Thanks for your help !
Alex
Le 05.04.2019 10:55, Alain RODRIGUEZ a écrit :
> Alex,
>
>> Well, I tried : rolling restart did not work its magic.
>
> Sorry to hear and for misleading you. May faith into the rolling restart
> magical power went down a bit, but I still think it was worth a try :D.
>
>> @ Alain : In system.peers I see both the dead node and its replacement with
>> the same ID :peer | host_id
>> --+--
>> 192.168.1.18 | 09d24557-4e98-44c3-8c9d-53c4c31066e1
>> 192.168.1.22 | 09d24557-4e98-44c3-8c9d-53c4c31066e1
>>
>> Is it expected ?
>>
>> If I cannot fix this, I think I will add new nodes and remove, one by one,
>> the nodes that show the dead node in nodetool status.
>
> Well, no. This is clearly not good or expected I would say.
>
> TL;DR - SUGGESTED FIX:
> What I would try to fix this is the following is removing this row. It
> *should* be safe but that's only my opinion and with the condition you remove
> *only* the 'ghost/dead' nodes. Any mistake here would probably be costly.
> Again, be aware you're on a sensitive part when messing with system tables.
> Think it twice, check it twice, take a copy of the SSTables/a snapshot. Then
> I would go for it and observe changes on one node first. If no harm is done,
> continue to the next node.
>
> Considering the old node is '192.168.1.18', I would run this on all nodes
> (maybe after testing on a node) to make it simple or just run it on nodes
> that show the ghost node(s):
>
> "DELETE FROM SYSTEM.PEERS WHERE PEER = '192.168.1.18';"
>
> Maybe will you need to restart, I think you won't even need it. I have good
> hope that this should finally fix your issue with no harm.
>
> MORE CONTEXT - IDEA OF THE PROBLEM:
> This above, is clearly an issue I would say. Most probably the source of your
> troubles here. The problem is that I lack understanding. From where I stand,
> this kind of bugs should not happen anymore in Cassandra (I did not see
> anything similar for a while).
>
> I would blame:
> - A corner case scenario (unlikely, system tables are rather solid for a
> while). Or maybe are you using an old C* version. It *might* be related to
> this (or similar): https://issues.apache.org/jira/browse/CASSANDRA-7122)

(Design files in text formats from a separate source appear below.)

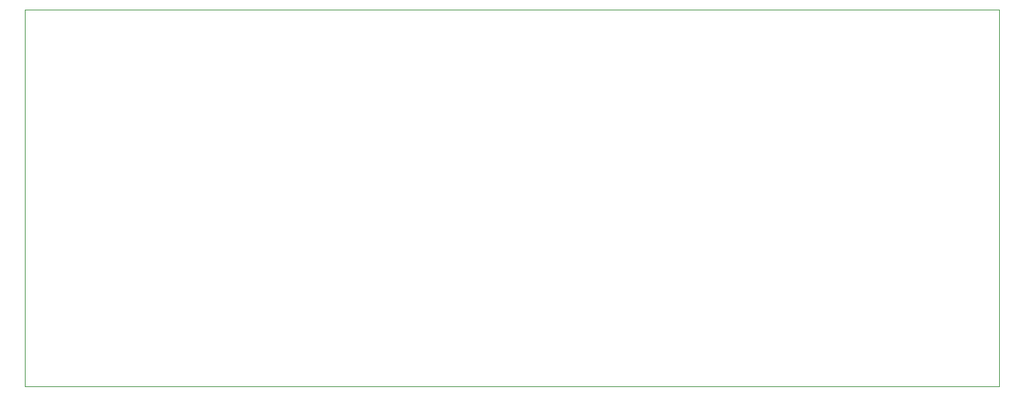
<source format=gbr>
G04 #@! TF.GenerationSoftware,KiCad,Pcbnew,5.1.9-73d0e3b20d~88~ubuntu18.04.1*
G04 #@! TF.CreationDate,2021-01-11T20:19:43+02:00*
G04 #@! TF.ProjectId,iPod nano 6 LCD,69506f64-206e-4616-9e6f-2036204c4344,rev?*
G04 #@! TF.SameCoordinates,Original*
G04 #@! TF.FileFunction,Profile,NP*
%FSLAX46Y46*%
G04 Gerber Fmt 4.6, Leading zero omitted, Abs format (unit mm)*
G04 Created by KiCad (PCBNEW 5.1.9-73d0e3b20d~88~ubuntu18.04.1) date 2021-01-11 20:19:43*
%MOMM*%
%LPD*%
G01*
G04 APERTURE LIST*
G04 #@! TA.AperFunction,Profile*
%ADD10C,0.050000*%
G04 #@! TD*
G04 APERTURE END LIST*
D10*
X157800000Y-97790000D02*
X237236000Y-97790000D01*
X237236000Y-51562000D02*
X237236000Y-97790000D01*
X237236000Y-51562000D02*
X117800000Y-51562000D01*
X117800000Y-51562000D02*
X117800000Y-97790000D01*
X157800000Y-97790000D02*
X117800000Y-97790000D01*
M02*

</source>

> - A really weird operation (A succession of action might have put you in this
> state, but hard for me to say what)
> - KairosDB? I don't know It or what it does. Might it be less reliable than
> Cassandra is, and have lead to this issue? Maybe, I have no clue once again.
>
> RISK OF THIS OPERATION AND CURRENT SITUATION:
> Also, I *think* the current situation is relatively 'stable' (maybe just some
> hints being stored for nothing, and possibly not being able to add more nodes
> or change schema?). This is the kind of situation where 'rushing' a solution
> without understanding the impacts and risks can make things to go terribly
> wrong. Take the time to analyse my suggested fix, maybe read the ticket above
> etc. When you're ready, backup the data, prepare well the DELETE command and
> observe how 1 node reacts to the fix first.
>
> As you can see, I think it's the 'good' fix, but I'm not comfortable with
> this operation. And you should not be either :).
> I would say, arbitrary to share my feeling about this operation, that there
> is 95% chances this does not hurt, 90% chances to fix the issue with that,
> but if something goes wrong, if we are in the 5% were it does not go well,
> there is a not negligible probability that you will destroy your cluster in a
> very bad way. I guess I try to say be careful, watch your step, make sure you
> remove the good line, ensure it works on one node with no harm.
> I shared my feeling and I would try this fix. But it's ultimately your
> responsibility and I won't be behind the machine when you'll fix it.